There is a silver lining. One way that these children of the wealthy are more spendthrift is in giving to charity:
On average, [parental] gift receivers donate significantly more to charity than do others in the same income categories. For example, gift receivers who have annual household incomes in the $100,000 category normally donate just under 6 percent of their annual incomes to charitable causes. The general population in this income category donates only about 3 percent. Gift receivers give in proportions that are much like those of households with annual incomes in the $200,000 to $400,000 bracket.
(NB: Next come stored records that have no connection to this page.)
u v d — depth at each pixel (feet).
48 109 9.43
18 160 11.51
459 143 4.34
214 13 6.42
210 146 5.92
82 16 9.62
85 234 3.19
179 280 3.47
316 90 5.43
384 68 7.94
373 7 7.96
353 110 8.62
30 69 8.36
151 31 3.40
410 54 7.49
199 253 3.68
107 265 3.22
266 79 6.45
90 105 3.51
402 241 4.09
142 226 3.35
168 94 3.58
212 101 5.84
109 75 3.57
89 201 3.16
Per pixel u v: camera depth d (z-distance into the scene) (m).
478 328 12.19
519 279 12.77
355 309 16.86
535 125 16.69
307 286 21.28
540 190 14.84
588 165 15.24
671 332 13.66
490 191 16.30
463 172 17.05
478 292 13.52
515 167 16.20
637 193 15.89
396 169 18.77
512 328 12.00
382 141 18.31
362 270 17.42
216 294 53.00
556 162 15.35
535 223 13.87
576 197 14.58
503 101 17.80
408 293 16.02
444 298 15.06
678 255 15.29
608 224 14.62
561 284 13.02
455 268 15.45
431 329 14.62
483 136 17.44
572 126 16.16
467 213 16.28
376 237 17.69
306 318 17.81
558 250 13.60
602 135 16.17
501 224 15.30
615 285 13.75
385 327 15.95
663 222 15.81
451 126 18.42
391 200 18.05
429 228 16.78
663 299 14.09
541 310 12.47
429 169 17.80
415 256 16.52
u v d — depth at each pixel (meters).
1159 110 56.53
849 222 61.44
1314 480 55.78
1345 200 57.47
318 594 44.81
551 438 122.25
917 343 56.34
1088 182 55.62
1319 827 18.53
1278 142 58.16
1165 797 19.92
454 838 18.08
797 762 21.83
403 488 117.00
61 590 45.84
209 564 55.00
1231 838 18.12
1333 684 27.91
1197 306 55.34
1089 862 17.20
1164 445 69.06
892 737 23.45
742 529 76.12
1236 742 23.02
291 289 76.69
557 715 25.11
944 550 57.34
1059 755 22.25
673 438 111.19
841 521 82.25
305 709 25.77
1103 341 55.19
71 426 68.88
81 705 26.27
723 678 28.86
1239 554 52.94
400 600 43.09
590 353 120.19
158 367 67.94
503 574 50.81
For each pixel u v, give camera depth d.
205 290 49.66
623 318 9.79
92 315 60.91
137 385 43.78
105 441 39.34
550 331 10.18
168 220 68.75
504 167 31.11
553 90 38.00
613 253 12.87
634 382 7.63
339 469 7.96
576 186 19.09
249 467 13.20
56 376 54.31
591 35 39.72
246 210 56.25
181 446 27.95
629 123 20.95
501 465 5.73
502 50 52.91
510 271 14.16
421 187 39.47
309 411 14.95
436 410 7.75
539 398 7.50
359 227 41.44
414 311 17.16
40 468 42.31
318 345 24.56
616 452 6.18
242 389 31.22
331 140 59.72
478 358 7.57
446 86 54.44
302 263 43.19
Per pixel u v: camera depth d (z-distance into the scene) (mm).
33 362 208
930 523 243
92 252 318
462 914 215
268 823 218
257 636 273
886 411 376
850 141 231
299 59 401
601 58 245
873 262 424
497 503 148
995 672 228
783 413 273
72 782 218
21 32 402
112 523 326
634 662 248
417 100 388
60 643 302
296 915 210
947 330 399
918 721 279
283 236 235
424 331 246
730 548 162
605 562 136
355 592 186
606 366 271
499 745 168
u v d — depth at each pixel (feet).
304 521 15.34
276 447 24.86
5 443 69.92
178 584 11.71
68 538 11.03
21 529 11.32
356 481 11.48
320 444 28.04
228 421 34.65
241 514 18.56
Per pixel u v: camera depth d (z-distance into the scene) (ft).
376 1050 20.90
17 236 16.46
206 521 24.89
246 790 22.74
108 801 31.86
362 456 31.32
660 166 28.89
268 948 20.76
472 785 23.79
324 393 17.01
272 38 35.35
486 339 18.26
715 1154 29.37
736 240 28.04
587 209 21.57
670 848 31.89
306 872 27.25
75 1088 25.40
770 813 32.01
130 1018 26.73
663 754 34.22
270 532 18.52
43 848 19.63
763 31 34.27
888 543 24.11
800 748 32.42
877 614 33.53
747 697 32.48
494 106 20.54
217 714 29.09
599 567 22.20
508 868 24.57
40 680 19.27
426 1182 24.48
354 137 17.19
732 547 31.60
If I inherit $1 billion, quit the labor force, and give $999,000,000 away to charity (hey, I gotta live on something!), I can still be the sort of philanthropist Kaylan envisions, even though Holtz-Eakin will probably chide me for being an unemployed bum, and even though Stanley and Danko will probably call me irresponsible for pissing the family fortune away. Indeed, I’d probably be a net benefit to society even if I spent the remaining $1 million on booze and hookers and let my toenails grow 6 inches long. But how many such people are there? Chatterbox doesn’t know. More urgently, Chatterbox still needs to learn about the incidence of alcoholism, drug addiction, and other kinds of anti-social behavior among the idle rich compared to the population at large. If this research really hasn’t been done, it’s a great opportunity for some ambitious social scientist. You could probably get a fat grant from a big foundation funded by America’s wealthiest families.